Огонь. Летом пришла настоящая жара: вокруг все плавилось, как в Сахаре. Горел лес, торфяники, брошенные дома. Каждые сутки по 5—6 крупных пожаров в зоне. Квадрат выезда просто огромный, посмотрите по карте: Погонное — Уласы — Крюки — Белая Сорока… Сколько мы там всего потушили за четыре месяца, одному Богу известно. Приезжаешь, а перед тобой — черные «футбольные» поля, гигантские торфяники, над которыми стелется дым. Они прогорают на 2—3 метра: можешь провалиться сам, может сесть по брюхо машина. По всем требованиям мы должны были тушить в резиновых костюмах Л-1 и респираторах. Но уверяю вас: когда на улице + 30, на горящем торфянике +50. Больше двадцати минут работать в них было невозможно — закипала кровь, не дышала кожа, дальше — головокружение и обморок. Конечно же, мы снимали их и тушили огонь в простых боевках. А когда хотелось пить, опускали респираторы и жадно глотали минералку. Благо этим нас исправно снабжали местные власти.
Подъем — в 8.00. Отбой — в 21.00. Но просто приехать и рухнуть в постель нельзя: и машинам, и нам прежде нужно было пройти дезактивацию в походных банях. Это правда: физически было очень тяжело. Мы заступали через сутки вахтовым методом. Закрываешь глаза — а перед тобой дым, торфяник и вода из проложенной рукавной линии.

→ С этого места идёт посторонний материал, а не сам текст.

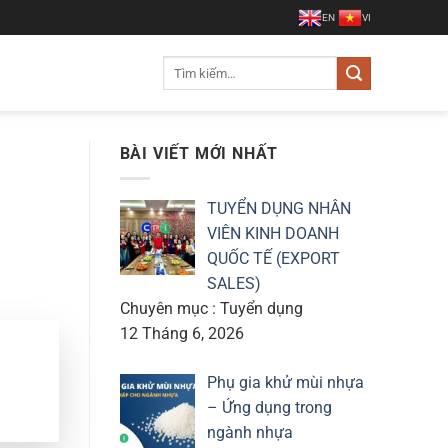
EN
VI
Tìm
kiếm:
BÀI VIẾT MỚI NHẤT
TUYỂN DỤNG NHÂN
VIÊN KINH DOANH
QUỐC TẾ (EXPORT
SALES)
Chuyên mục : Tuyển dụng
12 Tháng 6, 2026
Phụ gia khử mùi nhựa
– Ứng dụng trong
ngành nhựa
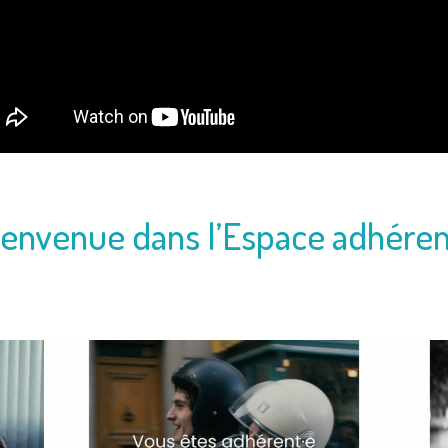
ienvenue dans l’Espace adhérent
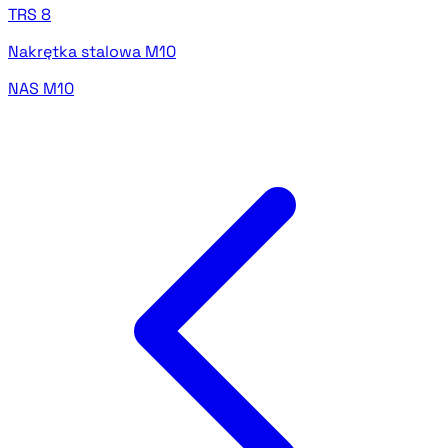
TRS 8
Nakrętka stalowa M10
NAS M10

Представьте: в час мы расходовали где-то 50 тонн воды… Потушишь, а через день-два опять едешь на то же поле. Горит! Так мы потом из каналов даже не забирали рукава. Знали ведь: вернемся. Кроме того, ежедневно проводили дезактивацию людей и машин, выезжавших из зоны.
Стая. В конце августа начал гореть созревший на полях урожай — и видеть это было просто невыносимо. Если подымался ветер, ячмень и пшеница горели 2—3-метровой стеной. Приходилось пускать встречный пожар и постоянно следить, чтобы не оказаться в огненном кольце. Возвращаясь на базу, мы каждый день видели брошенные дома с забитыми окнами. Было такое чувство, что тут закончилось время: крапива выше забора, стаи одичавших собак, кошек… Мы никогда не останавливались: смотреть на это было тяжело.
С супругой Аллой Григорьевной.

С супругой Аллой Григорьевной.
Тонна. Ликвидация последствий шла до глубокой осени, месяц в зоне засчитывался за два. Руководство райисполкома вручило нам грамоты, нагрудные знаки. Надо отдать должное: нас чествовали как героев! Прохожие на улицах смотрели с искренним уважением: они понимали, что мы приехали им помочь, и помогли. И от этого было чертовски приятно! Мы сдавали форму, химзащиту, обувь и уезжали в Мозырь во всем новом. Первым делом повидались с семьями, прошли медосмотр в поликлинике. А позже получили путевки в санаторий. Первую неделю мы не ходили, а, казалось, летали по городу: с плеч как будто свалилось несколько тонн обременительной ноши.
Шутка. А спустя время стали появляться фотографии коллег в черных рамках. Многие из них навсегда остались в «Книге мужества», изданной МЧС… Те из наших, кто жив сейчас, всегда приходят в годовщину на улицу Игнатенко в Минске. Возлагаем цветы к барельефу. А затем едем на Московское кладбище почтить память тех, кто ушел из жизни намного раньше положенного. Чернобыль сыграл с нами злую шутку: сладкий вкус на губах отозвался горечью спустя много лет.
Эхо. Через год после ухода в отставку, в 1995-м, меня назначили начальником администрации зоны отчуждения и отселения. Там тоже пришлось заниматься ликвидацией последствий, но опасность уже представлял не атом, а сами люди. Особенно мы следили, чтобы ничего не вывозили из загрязненной зоны. Таких попыток было очень много, да и сейчас наверняка есть. Помню, как мужчина вез с зараженной территории сруб — хотел дачу себе построить. Разбирали на запчасти машины… Я смотрел на них с недоумением и думал: «Что же вы делаете? Неужели вам так не хочется жить?»